Her work emphasizes collaborative processes, which has brought her into creative connections with historians, scientists, anthropologists, musicians and media artists. Her choreography has been presented at venues such as The Black Arts Festival and Conference in Louisiana; Triskelion Arts in New York; the 92nd Street Y in New York; The Wesleyan University Center for the Arts in Connecticut; 9’x22’ Dance Lab in Minneapolis, The Katherine Hepburn Theater in Connecticut; Pro Danza Italia in Florence; the Wexner Center for the Arts in Ohio; and the Vern Riffe Center in Ohio amongst others. She danced with the Thoissane West African Dance Company & the Idrissa Dance Retrospective as well as performing in projects with artists like Bebe Miller, Irene Hultman, Victoria Uris, Katja Kolcio, Lisa Gonzales, Kristina Isabelle and Balinda Craig Quijada. She also worked with internationally noted theaters such as the San Francisco Mime Troop and In the Heart of the Beast Puppet and Mask Theatre, engaging performance as a liberatory practice that provides a voice for subaltern communities.

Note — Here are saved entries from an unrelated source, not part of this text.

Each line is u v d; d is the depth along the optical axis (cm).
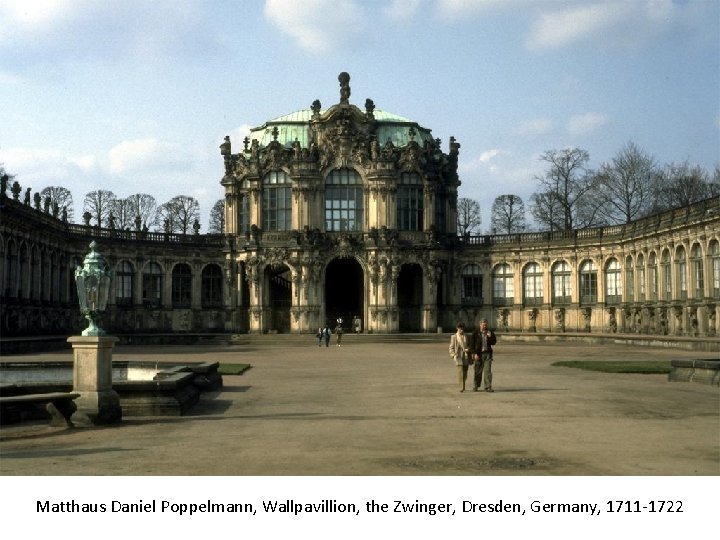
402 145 11575
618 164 13225
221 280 11412
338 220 11131
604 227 10581
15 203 8088
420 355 7150
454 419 2933
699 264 8350
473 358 3922
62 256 9788
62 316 9706
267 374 5066
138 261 10844
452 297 11488
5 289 7925
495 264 11350
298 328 10838
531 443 2405
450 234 11544
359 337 10006
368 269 11012
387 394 3838
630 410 3147
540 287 11100
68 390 3141
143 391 3120
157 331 10956
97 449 2364
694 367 4262
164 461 2164
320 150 11125
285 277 11781
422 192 11275
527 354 7081
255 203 11106
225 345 9375
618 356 6700
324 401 3575
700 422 2823
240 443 2448
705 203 8050
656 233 9231
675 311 8819
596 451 2269
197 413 3198
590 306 10662
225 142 11419
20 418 3039
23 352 7131
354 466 2077
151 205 16838
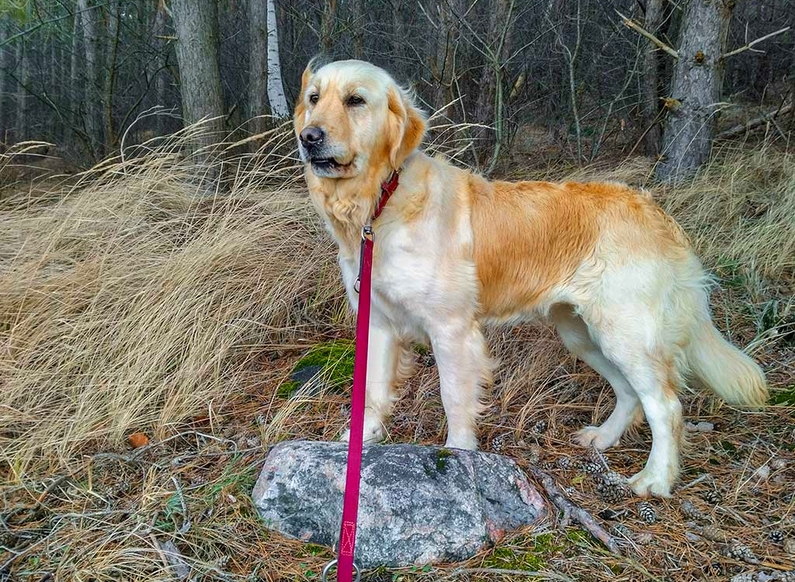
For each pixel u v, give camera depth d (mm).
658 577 2248
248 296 4285
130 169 5336
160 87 14125
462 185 2998
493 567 2273
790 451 3004
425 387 3695
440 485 2402
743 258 4762
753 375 3002
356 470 2117
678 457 2834
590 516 2508
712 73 6148
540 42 9180
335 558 2328
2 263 4453
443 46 7961
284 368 3947
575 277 2963
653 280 2875
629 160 7336
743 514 2588
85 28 12453
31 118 15562
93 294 4055
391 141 2719
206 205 5250
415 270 2783
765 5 10594
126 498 2748
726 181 5891
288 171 5934
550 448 3127
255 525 2482
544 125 10047
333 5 10328
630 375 2879
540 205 3000
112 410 3320
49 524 2580
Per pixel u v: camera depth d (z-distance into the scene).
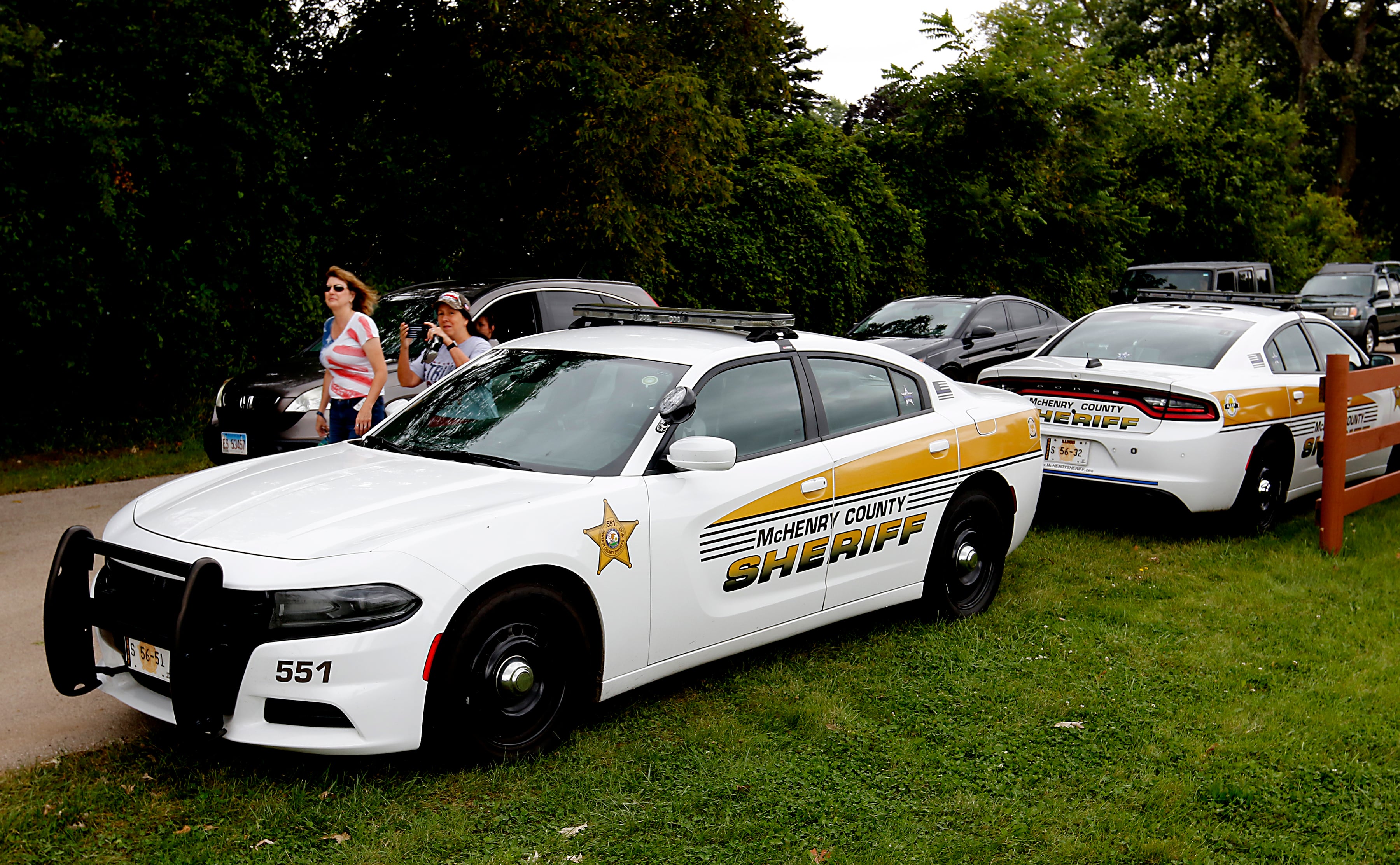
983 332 11.73
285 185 12.83
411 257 14.55
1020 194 22.89
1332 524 7.04
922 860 3.30
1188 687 4.75
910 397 5.51
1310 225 37.44
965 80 22.34
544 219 14.59
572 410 4.54
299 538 3.57
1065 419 7.44
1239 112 30.92
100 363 12.20
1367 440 7.39
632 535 4.07
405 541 3.55
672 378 4.55
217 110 11.75
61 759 3.85
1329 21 45.41
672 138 14.01
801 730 4.25
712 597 4.40
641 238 15.02
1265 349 7.87
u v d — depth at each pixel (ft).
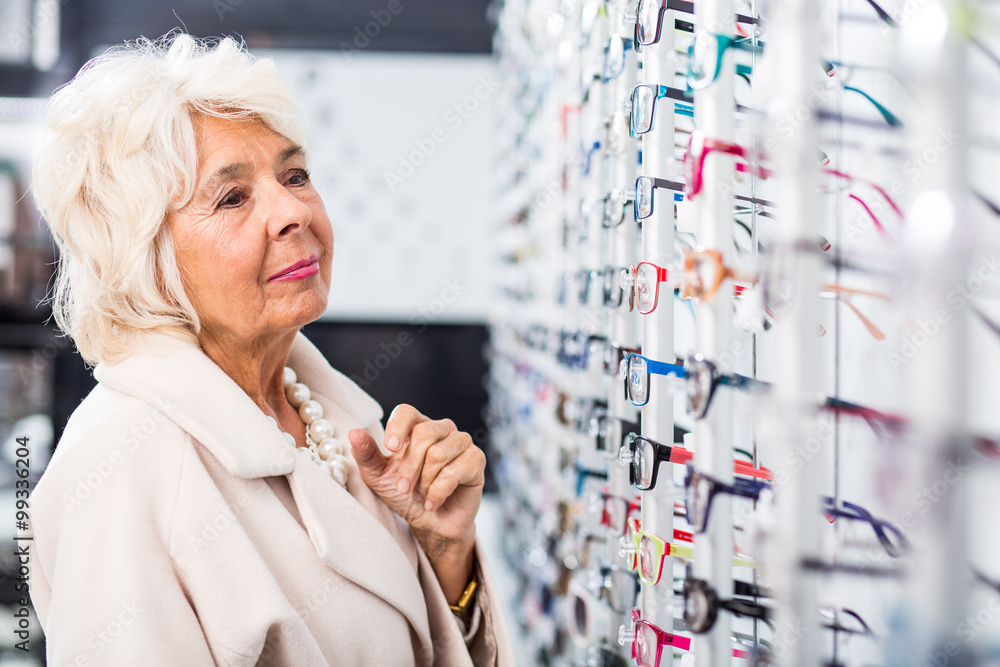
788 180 1.81
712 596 2.14
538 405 7.39
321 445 3.34
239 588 2.51
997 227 1.43
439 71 14.80
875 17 1.91
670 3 2.69
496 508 14.47
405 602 3.00
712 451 2.14
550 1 6.27
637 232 3.62
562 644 5.91
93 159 2.72
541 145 7.17
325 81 14.71
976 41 1.42
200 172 2.78
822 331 2.23
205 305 2.88
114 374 2.71
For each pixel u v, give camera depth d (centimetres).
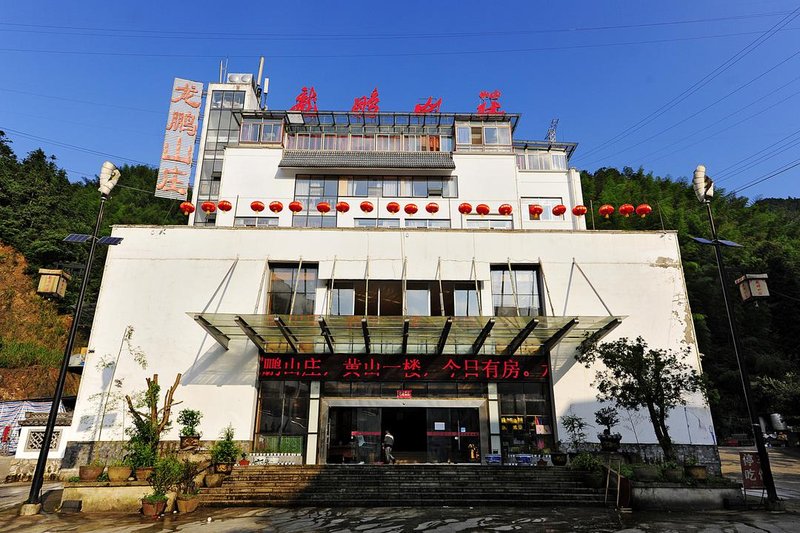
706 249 4816
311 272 1850
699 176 1417
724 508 1170
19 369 2967
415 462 1638
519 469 1414
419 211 2811
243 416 1634
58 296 1245
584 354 1625
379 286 1830
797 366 3622
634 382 1366
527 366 1723
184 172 3600
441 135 3131
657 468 1245
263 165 2909
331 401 1686
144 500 1095
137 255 1805
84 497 1136
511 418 1683
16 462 1588
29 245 3778
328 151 3031
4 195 3978
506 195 2861
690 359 1703
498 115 3080
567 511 1131
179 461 1238
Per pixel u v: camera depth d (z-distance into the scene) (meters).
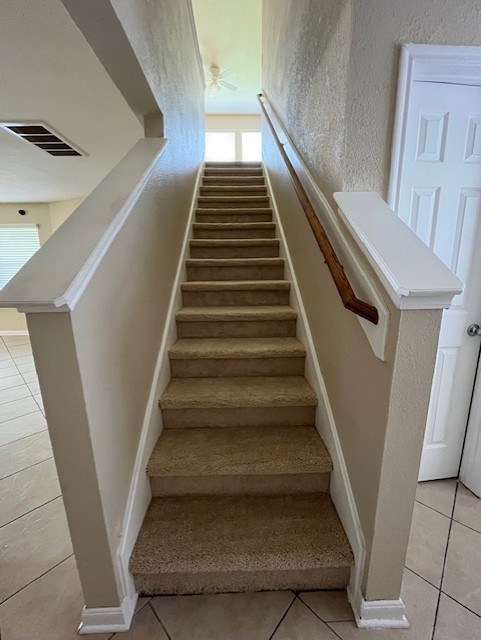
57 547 1.46
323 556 1.19
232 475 1.45
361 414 1.14
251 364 1.89
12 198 4.75
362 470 1.14
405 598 1.22
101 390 1.05
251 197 3.41
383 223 1.04
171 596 1.25
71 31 1.28
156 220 1.76
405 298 0.83
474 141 1.39
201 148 4.06
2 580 1.32
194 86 3.41
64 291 0.83
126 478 1.23
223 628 1.14
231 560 1.19
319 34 1.46
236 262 2.47
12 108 1.91
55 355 0.90
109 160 2.94
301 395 1.65
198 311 2.12
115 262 1.18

Her scholarship has been presented at conferences including the Congress on Research in Dance, the Society of Dance History Scholars, and the National Association of Dance Educators. Nicole is committed to leadership, service and life long learning. As such, she is a member of numerous arts advocacy organizations, is on the board of the Wesleyan University Press and has served on the boards of Earth Dance and OhioDance. In 2003 she was an Emerging Leadership Fellow with the Jefferson Center in Columbus, Ohio and in 2014 she was a Fellow with the Wesleyan University College of the Environment Think Tank. In 2016 she participated in the Urban Bush Women Summer Leadership Institute, with the members of Urban Bush Women Dance Company and the People’s Institute for Survival and Beyond, feeding her passion for undoing racism through the power of dance and community making.